Many LED installations will consist of luminaires that are powered by mains electricity with the voltage converted locally to DC. In addition to the amount of mains wiring needed, the challenge is that this configuration can lead to a poor PF and high THD. As these schemes are often single-phase, they can also create imbalance on the three-phase supply grid.
Any power conversion generates an amount of heat. By reconfiguring how energy is delivered to the LEDs, operators can achieve energy savings in excess of 10% over conventional setups, which locate power conversion in the growing area and deploy fans or air conditioning to regulate the grow area temperature, thus incurring additional capital and operating costs.
In a centralized approach, the power conversion from AC to DC is located outside the growing area. Excess heat can be vented to the outside world in the summer or channelled into the growing area in the winter. Furthermore, distributing DC to the LED fixtures delivers a grid- and budget-friendly solution with high PF and low THD. When high voltage is used, wires can be thinner, reducing costs and weight on the structure. And when currents are lower, wiring losses are significantly reduced.
A configurable front-end power solution can deliver up to 24 kW of DC power in a three-unit rack. In this type of modular supply, the outputs are configured using plug-in modules that are flexible and can be rapidly reconfigured should the needs of the application change. Generally, control of the power solution can be digital or analog, and configuration and monitoring is done through a supplied software graphical user interface (GUI). Some vendors offer additional scheduling and control software specifically tailored for horticultural applications.
Another valid approach is to use a rack-mount power solution and mounting shelf to provide bulk power for the LED lighting. Such systems have been designed specifically for horticulture applications in compliance with the DLC technical requirements for horticultural lighting (Version 2.1) as they apply to remote power sources.
Ideally, the solution chosen would allow all standard AC inputs (208 VAC to 600 VAC) from single or three-phase sources and provide flicker-free current at an output voltage between 100 VDC and 300 VDC. For large systems, generally greater than 25 kW, stacking multiple unit shelves in a relatively small cabinet — say, 3 ft tall — would provide 120 kW, a typical power requirement for a grow area.
One benefit of using 19-in. rack-mount power is the simplicity of maintenance.
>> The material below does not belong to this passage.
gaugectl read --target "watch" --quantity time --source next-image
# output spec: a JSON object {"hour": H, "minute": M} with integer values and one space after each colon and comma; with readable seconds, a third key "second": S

Replacing a ceiling luminaire in a conventional setup requires technicians to enter the growing area with ladders and tools, working around and over planting areas. However, in the unlikely event of an issue with a rack-mount power solution, workers can pull the unit out, often without needing tools, and push in a new one. In many cases, they wouldn’t need to cut off power to the entire facility to perform this swap. Indeed, it is very similar to opening and closing a drawer.
LED technology has opened a world of opportunities in horticultural lighting. In times of rising energy costs, the efficiency of LED technology dramatically reduces operating costs and allows greater flexibility with lamp placement.
A centralized and remote power solution can further enhance operating efficiency and eliminate the need for additional cooling within the growing area. These benefits can add up to reduce costs and create a simple and more reliable CEA system.